** Task brief **
The lines to copy run from the one containing "left elbow: (236, 219)" to the end of the records below; repeat them exactly and include nothing else.

Human keypoint data:
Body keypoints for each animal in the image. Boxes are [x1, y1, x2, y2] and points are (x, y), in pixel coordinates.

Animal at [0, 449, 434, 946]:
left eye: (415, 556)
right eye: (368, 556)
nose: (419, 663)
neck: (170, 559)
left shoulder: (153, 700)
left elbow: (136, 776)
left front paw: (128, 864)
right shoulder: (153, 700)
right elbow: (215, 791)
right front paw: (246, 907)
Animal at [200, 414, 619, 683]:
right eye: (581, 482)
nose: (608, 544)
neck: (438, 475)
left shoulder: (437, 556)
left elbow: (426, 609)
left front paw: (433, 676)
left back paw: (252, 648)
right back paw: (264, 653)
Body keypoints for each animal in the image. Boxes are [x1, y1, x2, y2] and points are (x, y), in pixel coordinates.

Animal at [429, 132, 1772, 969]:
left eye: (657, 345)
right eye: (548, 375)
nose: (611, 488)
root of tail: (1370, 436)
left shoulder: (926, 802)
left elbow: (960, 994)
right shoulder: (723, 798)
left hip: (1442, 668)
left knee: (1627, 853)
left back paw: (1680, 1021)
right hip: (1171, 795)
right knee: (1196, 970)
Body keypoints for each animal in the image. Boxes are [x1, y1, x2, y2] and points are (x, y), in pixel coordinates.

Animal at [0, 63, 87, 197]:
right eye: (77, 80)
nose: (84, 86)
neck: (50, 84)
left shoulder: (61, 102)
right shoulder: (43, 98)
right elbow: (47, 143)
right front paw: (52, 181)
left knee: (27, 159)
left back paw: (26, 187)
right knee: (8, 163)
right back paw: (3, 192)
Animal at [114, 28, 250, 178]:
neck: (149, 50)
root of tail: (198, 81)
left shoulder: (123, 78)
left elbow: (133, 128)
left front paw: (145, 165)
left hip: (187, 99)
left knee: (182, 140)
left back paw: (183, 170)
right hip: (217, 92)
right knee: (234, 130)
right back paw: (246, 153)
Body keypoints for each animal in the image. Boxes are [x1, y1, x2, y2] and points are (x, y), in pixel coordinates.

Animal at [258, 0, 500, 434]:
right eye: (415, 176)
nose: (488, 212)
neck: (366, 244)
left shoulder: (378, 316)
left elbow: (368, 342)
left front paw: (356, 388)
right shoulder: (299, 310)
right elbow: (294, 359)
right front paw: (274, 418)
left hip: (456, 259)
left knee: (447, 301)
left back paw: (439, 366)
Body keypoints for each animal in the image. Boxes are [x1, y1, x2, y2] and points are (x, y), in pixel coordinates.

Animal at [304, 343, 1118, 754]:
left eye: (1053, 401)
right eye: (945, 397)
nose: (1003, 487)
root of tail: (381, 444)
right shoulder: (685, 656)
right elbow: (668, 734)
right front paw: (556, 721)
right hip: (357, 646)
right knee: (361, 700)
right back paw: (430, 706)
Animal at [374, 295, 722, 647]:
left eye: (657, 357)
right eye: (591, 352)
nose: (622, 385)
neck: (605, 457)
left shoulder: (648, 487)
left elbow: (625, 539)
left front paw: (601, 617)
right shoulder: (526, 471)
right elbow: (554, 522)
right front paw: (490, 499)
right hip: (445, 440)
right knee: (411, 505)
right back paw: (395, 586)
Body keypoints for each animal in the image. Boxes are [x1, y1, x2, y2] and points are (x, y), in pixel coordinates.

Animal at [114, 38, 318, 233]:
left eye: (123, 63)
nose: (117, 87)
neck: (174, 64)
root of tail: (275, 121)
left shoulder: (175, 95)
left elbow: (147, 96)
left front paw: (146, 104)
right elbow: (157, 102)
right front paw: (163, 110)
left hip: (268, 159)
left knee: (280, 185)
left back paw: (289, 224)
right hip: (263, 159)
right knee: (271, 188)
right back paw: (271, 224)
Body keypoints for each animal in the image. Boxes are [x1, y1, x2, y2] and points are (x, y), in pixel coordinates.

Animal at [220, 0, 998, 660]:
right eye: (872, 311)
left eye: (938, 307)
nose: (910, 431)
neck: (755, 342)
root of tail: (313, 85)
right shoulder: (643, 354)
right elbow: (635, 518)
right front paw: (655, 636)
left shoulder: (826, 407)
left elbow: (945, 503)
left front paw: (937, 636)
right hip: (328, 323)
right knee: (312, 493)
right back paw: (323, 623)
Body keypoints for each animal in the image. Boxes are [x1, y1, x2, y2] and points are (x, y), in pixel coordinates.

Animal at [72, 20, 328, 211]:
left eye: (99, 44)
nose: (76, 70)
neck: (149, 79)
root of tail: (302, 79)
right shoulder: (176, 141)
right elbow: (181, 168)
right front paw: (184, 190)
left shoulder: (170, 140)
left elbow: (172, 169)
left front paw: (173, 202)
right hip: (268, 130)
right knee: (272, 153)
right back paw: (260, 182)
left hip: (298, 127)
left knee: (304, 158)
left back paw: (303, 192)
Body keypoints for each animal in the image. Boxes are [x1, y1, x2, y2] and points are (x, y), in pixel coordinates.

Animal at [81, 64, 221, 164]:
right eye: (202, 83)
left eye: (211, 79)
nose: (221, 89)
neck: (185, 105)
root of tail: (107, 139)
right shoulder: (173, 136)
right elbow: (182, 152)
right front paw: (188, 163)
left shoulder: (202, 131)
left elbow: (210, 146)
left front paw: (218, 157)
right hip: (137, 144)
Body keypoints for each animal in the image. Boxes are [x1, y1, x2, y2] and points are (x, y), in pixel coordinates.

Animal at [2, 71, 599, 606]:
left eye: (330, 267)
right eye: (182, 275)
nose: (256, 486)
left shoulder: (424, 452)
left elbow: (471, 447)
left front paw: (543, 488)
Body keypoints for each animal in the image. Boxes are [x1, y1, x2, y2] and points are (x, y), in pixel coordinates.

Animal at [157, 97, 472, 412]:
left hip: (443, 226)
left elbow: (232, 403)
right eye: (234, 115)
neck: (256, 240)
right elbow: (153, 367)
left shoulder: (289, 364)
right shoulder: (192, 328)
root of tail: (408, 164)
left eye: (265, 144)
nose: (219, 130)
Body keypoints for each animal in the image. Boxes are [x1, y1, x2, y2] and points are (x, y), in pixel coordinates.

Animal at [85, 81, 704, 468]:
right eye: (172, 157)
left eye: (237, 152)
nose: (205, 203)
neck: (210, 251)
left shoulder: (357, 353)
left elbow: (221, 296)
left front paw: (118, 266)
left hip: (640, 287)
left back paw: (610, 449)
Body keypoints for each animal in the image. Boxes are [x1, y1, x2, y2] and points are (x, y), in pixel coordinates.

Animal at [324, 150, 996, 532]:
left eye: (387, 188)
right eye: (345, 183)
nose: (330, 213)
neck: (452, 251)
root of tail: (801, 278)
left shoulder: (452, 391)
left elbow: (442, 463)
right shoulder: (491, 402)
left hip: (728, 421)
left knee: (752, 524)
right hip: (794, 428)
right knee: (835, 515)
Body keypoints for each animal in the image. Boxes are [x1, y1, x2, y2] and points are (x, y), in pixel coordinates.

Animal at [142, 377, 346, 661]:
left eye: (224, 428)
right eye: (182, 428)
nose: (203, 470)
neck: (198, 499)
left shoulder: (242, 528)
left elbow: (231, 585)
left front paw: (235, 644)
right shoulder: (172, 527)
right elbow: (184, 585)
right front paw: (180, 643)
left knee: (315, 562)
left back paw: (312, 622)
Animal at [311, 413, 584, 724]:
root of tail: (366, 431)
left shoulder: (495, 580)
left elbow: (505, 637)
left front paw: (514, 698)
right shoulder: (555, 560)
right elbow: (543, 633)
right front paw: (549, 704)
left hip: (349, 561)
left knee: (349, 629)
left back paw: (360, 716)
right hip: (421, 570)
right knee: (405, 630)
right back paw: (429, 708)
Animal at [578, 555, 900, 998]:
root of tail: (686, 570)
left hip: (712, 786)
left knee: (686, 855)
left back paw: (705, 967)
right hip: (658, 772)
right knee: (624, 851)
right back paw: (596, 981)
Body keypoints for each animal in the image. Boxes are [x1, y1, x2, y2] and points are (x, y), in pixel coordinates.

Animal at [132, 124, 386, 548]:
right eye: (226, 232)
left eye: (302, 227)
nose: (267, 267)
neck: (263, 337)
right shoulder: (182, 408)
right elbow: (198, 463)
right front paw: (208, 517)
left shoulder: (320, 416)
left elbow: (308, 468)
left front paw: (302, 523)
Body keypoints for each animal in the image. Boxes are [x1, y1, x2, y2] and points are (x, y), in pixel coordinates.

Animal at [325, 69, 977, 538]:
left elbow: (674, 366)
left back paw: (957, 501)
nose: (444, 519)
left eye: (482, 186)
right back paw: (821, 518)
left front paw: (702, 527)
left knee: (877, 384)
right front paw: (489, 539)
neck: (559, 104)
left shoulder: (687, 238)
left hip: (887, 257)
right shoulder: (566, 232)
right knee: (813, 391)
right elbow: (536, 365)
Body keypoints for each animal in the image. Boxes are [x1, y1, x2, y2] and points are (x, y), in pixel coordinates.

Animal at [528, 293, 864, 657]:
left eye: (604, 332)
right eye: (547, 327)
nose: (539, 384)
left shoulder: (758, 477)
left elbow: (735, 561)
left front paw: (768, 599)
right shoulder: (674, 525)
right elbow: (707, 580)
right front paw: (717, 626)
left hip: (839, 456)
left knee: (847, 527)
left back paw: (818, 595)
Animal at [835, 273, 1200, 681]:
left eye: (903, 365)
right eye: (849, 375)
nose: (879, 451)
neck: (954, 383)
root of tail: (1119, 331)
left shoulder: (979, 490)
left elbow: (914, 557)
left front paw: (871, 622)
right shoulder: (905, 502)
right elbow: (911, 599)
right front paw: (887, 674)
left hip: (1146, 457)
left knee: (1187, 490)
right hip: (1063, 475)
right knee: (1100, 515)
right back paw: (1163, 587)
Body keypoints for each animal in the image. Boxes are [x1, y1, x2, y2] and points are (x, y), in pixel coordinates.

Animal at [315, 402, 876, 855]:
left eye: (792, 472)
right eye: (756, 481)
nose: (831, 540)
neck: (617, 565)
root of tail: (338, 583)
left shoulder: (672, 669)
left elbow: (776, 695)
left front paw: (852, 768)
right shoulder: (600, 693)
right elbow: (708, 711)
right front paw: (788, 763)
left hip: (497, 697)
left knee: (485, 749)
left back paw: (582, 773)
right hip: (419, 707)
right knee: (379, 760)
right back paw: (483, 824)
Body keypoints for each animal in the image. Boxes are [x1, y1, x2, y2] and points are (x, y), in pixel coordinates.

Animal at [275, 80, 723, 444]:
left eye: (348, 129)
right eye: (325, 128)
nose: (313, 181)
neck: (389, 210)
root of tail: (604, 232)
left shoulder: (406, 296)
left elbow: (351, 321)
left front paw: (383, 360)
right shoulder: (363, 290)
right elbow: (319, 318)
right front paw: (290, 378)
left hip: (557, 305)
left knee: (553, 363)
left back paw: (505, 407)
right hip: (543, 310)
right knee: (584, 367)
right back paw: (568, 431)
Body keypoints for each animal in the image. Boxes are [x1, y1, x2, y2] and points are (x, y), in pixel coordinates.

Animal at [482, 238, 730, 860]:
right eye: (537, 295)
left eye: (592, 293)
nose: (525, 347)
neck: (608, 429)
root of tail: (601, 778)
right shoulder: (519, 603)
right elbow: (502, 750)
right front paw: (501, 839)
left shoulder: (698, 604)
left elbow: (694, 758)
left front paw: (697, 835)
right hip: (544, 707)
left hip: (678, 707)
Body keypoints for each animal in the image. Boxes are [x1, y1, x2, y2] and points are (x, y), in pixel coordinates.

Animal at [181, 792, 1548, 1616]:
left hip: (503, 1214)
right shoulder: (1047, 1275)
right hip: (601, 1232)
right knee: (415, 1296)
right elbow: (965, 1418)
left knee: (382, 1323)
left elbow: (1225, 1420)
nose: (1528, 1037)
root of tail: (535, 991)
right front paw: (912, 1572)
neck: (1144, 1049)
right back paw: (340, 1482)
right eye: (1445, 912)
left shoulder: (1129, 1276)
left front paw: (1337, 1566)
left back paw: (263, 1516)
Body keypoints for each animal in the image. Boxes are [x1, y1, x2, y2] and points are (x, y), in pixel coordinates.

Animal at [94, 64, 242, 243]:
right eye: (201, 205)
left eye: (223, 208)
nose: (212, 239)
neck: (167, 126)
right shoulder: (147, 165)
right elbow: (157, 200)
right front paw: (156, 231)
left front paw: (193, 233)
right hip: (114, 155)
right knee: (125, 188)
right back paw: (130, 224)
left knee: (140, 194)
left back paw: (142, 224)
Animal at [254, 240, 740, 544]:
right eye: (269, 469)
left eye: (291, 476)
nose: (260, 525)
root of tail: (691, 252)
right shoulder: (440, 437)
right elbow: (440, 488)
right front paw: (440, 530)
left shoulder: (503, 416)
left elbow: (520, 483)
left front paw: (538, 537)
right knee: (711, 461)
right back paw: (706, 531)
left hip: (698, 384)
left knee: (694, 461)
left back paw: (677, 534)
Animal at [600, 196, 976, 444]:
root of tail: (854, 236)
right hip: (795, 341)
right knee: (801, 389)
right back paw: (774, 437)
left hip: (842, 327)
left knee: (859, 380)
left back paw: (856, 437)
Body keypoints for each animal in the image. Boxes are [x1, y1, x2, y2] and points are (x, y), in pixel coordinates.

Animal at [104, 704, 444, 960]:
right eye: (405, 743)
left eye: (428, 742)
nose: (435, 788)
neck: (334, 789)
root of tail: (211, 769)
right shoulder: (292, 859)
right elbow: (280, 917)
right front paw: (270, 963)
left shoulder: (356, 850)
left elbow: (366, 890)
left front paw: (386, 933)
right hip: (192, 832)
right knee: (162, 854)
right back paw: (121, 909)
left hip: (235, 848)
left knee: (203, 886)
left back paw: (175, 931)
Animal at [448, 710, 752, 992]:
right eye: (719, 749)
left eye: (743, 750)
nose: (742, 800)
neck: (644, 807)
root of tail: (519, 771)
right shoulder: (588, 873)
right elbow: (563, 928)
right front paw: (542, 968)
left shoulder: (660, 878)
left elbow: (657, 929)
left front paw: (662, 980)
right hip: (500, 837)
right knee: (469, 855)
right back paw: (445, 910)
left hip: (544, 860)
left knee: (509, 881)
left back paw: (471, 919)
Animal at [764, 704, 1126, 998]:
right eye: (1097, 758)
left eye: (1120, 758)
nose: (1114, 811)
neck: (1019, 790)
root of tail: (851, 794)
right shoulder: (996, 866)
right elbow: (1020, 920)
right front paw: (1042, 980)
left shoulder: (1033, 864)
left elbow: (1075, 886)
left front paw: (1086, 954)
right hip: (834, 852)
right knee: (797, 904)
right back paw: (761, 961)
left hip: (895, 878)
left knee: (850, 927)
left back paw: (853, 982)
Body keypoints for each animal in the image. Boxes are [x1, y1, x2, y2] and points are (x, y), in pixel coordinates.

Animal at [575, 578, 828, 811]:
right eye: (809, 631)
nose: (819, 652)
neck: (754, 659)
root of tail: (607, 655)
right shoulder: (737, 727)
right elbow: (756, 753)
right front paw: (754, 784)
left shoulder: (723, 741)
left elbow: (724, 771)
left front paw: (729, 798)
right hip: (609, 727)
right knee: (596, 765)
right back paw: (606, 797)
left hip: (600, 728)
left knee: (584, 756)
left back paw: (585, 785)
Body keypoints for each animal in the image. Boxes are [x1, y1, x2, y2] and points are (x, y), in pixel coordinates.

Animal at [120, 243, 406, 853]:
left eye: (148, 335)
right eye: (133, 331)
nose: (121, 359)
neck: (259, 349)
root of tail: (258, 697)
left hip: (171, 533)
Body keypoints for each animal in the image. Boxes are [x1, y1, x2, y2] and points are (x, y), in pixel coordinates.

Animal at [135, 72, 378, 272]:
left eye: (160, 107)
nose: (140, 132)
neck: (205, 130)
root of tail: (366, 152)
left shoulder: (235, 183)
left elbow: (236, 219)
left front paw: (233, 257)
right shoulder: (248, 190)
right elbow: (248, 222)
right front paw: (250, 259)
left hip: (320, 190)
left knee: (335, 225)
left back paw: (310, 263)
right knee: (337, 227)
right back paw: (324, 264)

** Answer space **
left elbow: (236, 219)
left front paw: (233, 257)
right shoulder: (248, 190)
right elbow: (248, 222)
right front paw: (250, 259)
left hip: (320, 190)
left knee: (335, 225)
left back paw: (310, 263)
right knee: (337, 227)
right back paw: (324, 264)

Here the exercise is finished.